▶ [What you should do]: Scan the entries below for the word "pixel" and copy every line where it turns up.

(Beginning of Exercise material)

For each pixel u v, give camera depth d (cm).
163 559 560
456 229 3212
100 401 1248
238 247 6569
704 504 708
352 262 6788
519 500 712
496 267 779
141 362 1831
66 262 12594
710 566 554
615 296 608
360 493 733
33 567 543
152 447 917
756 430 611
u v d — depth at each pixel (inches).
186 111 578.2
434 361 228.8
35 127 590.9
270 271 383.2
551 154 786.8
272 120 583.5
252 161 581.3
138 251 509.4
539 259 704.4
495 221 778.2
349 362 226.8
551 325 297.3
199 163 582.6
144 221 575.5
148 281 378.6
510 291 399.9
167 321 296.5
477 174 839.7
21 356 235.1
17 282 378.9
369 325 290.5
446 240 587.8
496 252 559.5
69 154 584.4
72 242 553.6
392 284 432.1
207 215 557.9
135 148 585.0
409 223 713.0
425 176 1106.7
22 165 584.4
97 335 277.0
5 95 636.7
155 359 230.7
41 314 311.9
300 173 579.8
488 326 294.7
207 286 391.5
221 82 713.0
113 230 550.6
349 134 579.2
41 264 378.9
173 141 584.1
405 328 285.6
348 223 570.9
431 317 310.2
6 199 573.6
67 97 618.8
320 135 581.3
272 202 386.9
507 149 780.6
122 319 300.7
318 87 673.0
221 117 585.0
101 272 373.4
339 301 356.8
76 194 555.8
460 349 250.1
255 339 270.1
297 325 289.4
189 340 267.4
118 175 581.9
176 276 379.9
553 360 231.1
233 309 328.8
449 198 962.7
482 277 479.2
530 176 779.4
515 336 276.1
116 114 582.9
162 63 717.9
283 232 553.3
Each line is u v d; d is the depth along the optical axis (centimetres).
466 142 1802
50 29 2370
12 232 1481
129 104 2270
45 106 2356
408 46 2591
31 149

(End of Exercise material)

▶ [Answer space]:
For each pixel u v, give camera depth d (cm).
u v d — depth at each pixel (inches).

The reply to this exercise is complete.